No, this is the pain of living with the knowledge of that person for so many years. This is the pain of having gone on, having lived and survived despite them and what they took from you. This is the debilitating pain and recognition of all of the women who have been raped, who are being raped, and who will be raped. And we always will.
At first I didn’t recognise him. It’s incredible how our bodies, our minds, try to protect us. The person who has haunted me most, impacted every decision I’ve ever made, who taught me what real fear was, and I still thought, “No, that’s not how he spells his last name.”
It’s because Facebook says that he’s 32 now. It’s funny, over the years; I’ve made him older. I always thought, or rather, began to believe, that when I was 13 he was 18, but that’s not true. He must have been 16 about to turn 17 when he raped me, and the reason I imagine him as 18, is because that’s the last time I saw him. His birthday is July 11th. I remember every year. Of course he was 16.
The crazy thing is that I was shocked, disgusted even by my reaction.
It’s hard to admit that even after all those years, all of the therapists, the time in college when I, myself became a rape crisis counsellor and victim advocate, that I am this affected.
I am not the 29-year-old robot woman I wanted to be. I say I’m not angry anymore, and in a way, that’s also true. My skin is no longer on fire and the burning hatred I once felt for him, for men like him, only ignites in rare instances when I’ve let my guard down.

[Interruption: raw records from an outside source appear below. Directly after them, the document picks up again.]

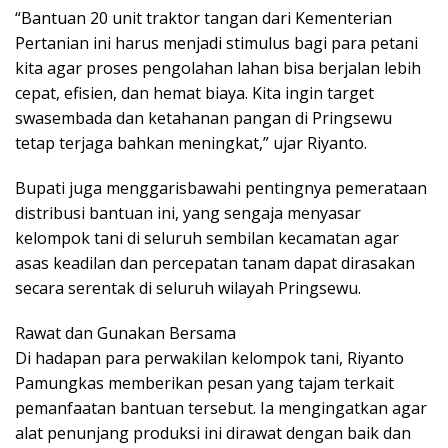
“Bantuan 20 unit traktor tangan dari Kementerian
Pertanian ini harus menjadi stimulus bagi para petani
kita agar proses pengolahan lahan bisa berjalan lebih
cepat, efisien, dan hemat biaya. Kita ingin target
swasembada dan ketahanan pangan di Pringsewu
tetap terjaga bahkan meningkat,” ujar Riyanto.
Bupati juga menggarisbawahi pentingnya pemerataan
distribusi bantuan ini, yang sengaja menyasar
kelompok tani di seluruh sembilan kecamatan agar
asas keadilan dan percepatan tanam dapat dirasakan
secara serentak di seluruh wilayah Pringsewu.
Rawat dan Gunakan Bersama
Di hadapan para perwakilan kelompok tani, Riyanto
Pamungkas memberikan pesan yang tajam terkait
pemanfaatan bantuan tersebut. Ia mengingatkan agar
alat penunjang produksi ini dirawat dengan baik dan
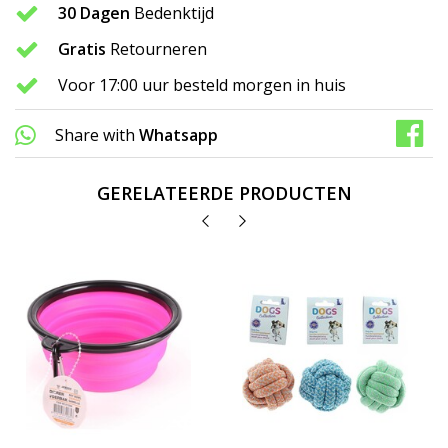
30 Dagen
Bedenktijd
Gratis
Retourneren
Voor 17:00 uur besteld morgen in huis
Share with
Whatsapp
GERELATEERDE PRODUCTEN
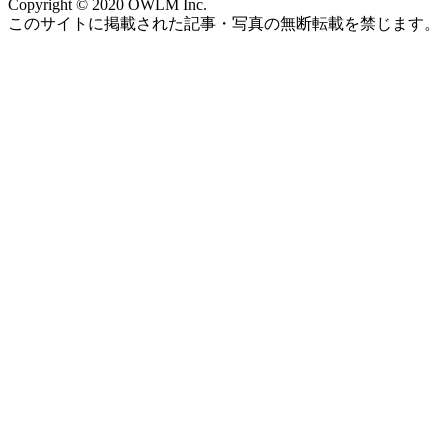
Copyright © 2020 OWLM Inc.
このサイトに掲載された記事・写真の無断転載を禁じます。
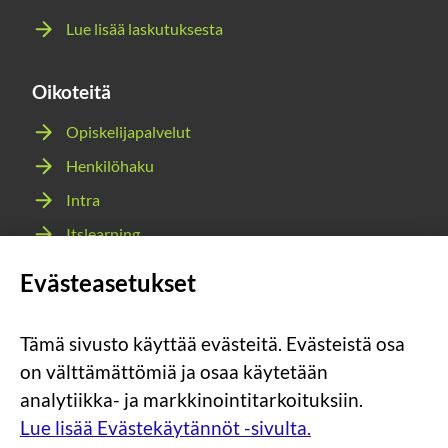
Lue lisää laskutuksesta
Oikoteitä
Opiskelijapalvelut
Henkilöhaku
Intra
Itslearning
Webmail
Evästeasetukset
Wilma
Tämä sivusto käyttää evästeitä. Evästeistä osa
Sosiaalinen
Sosiaalinen
Sosiaalinen
Sosiaalinen
on välttämättömiä ja osaa käytetään
media:
media:
media:
media:
analytiikka- ja markkinointitarkoituksiin.
instagram
facebook
youtube
snapchat
Lue lisää Evästekäytännöt -sivulta.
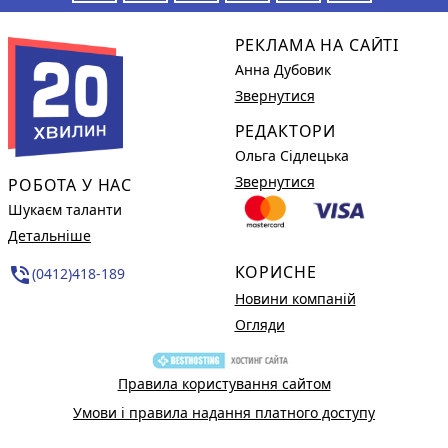
РЕКЛАМА НА САЙТІ
Анна Дубовик
Звернутися
РЕДАКТОРИ
Ольга Сідлецька
Звернутися
РОБОТА У НАС
Шукаєм таланти
Детальніше
КОРИСНЕ
phone_in_talk
(0412)418-189
Новини компаній
Огляди
Правила користування сайтом
Умови і правила надання платного доступу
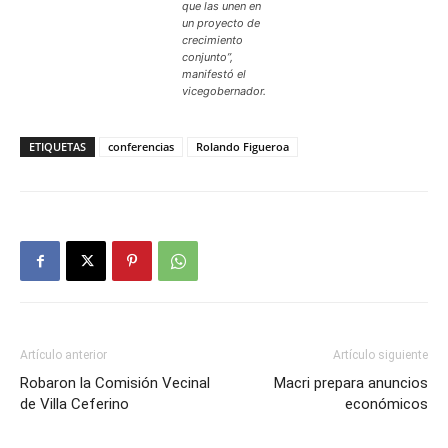
que las unen en
un proyecto de
crecimiento
conjunto”,
manifestó el
vicegobernador.
ETIQUETAS
conferencias
Rolando Figueroa
Artículo anterior
Artículo siguiente
Robaron la Comisión Vecinal
Macri prepara anuncios
de Villa Ceferino
económicos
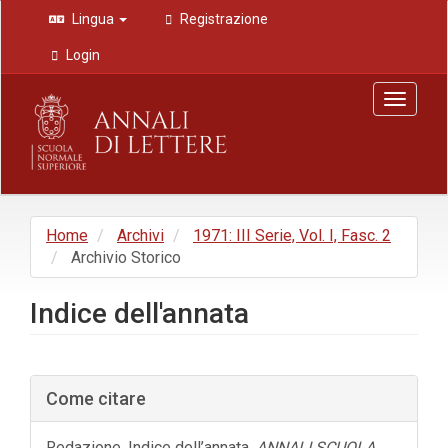
Navigazione
Lingua
Registrazione
principale
Contenuto
Login
principale
Barra
Toggle
laterale
navigat
Home
Archivi
1971: III Serie, Vol. I, Fasc. 2
Archivio Storico
Indice dell'annata
Barra
Come citare
laterale
dell'articolo
Redazione. Indice dell’annata.
ANNALI SCUOLA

I no longer have flashbacks during the day, or need to be heavily sedated at night so that I don’t harm myself during a night terror.
But I still have “the dreams.” And if you are a survivor, you know. Mine are usually along the lines of being a patient who is paralyzed in the Emergency Room, and he is the doctor, but I am unable to communicate this to anyone. Now, this mostly only happens when I’m anxious.